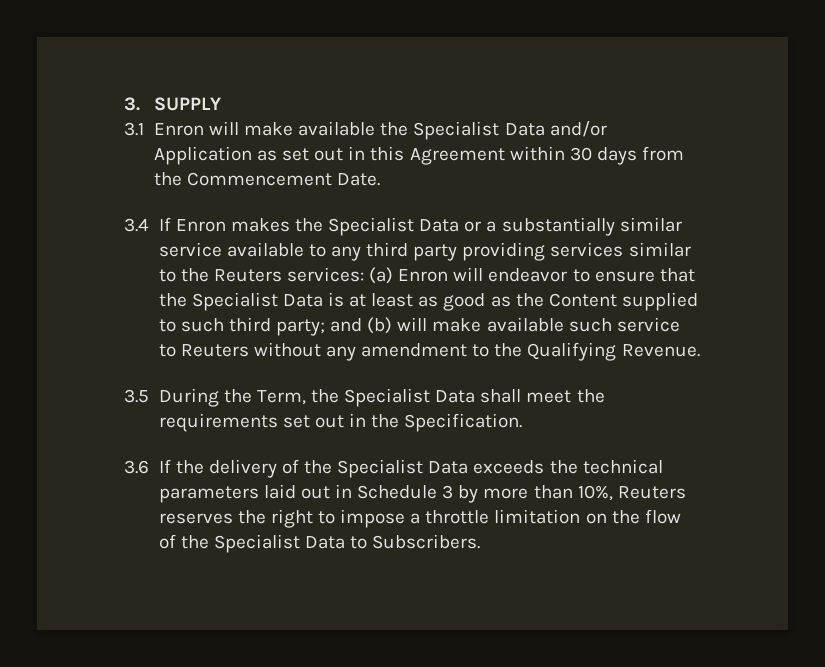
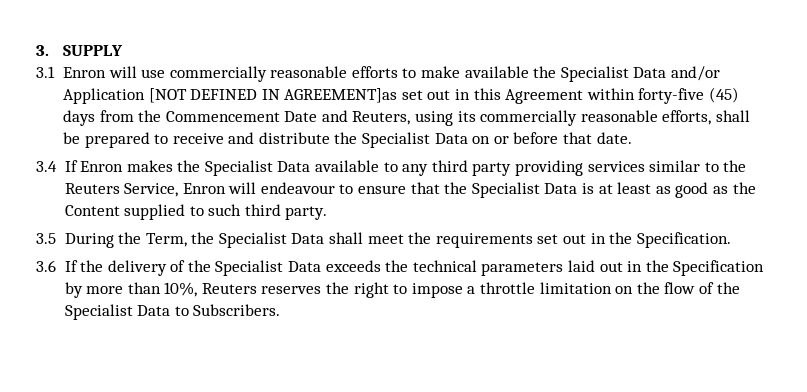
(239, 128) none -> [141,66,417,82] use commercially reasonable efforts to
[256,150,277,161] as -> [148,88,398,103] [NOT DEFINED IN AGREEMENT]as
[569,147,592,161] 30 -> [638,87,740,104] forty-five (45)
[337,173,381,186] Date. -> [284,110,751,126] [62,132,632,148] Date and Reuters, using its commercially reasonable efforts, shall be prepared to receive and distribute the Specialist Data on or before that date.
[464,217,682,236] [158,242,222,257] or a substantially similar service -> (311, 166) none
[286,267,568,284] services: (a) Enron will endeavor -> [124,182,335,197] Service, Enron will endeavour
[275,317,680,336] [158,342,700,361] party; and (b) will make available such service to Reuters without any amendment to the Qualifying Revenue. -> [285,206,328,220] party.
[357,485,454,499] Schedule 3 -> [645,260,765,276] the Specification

TO-DO ITEM => Everything in the data except the pictures must be retyped exactly.

ANSWER BOX =>
(239, 128) none -> [141,66,417,82] use commercially reasonable efforts to
[256,150,277,161] as -> [148,88,398,103] [NOT DEFINED IN AGREEMENT]as
[569,147,592,161] 30 -> [638,87,740,104] forty-five (45)
[337,173,381,186] Date. -> [284,110,751,126] [62,132,632,148] Date and Reuters, using its commercially reasonable efforts, shall be prepared to receive and distribute the Specialist Data on or before that date.
[464,217,682,236] [158,242,222,257] or a substantially similar service -> (311, 166) none
[286,267,568,284] services: (a) Enron will endeavor -> [124,182,335,197] Service, Enron will endeavour
[275,317,680,336] [158,342,700,361] party; and (b) will make available such service to Reuters without any amendment to the Qualifying Revenue. -> [285,206,328,220] party.
[357,485,454,499] Schedule 3 -> [645,260,765,276] the Specification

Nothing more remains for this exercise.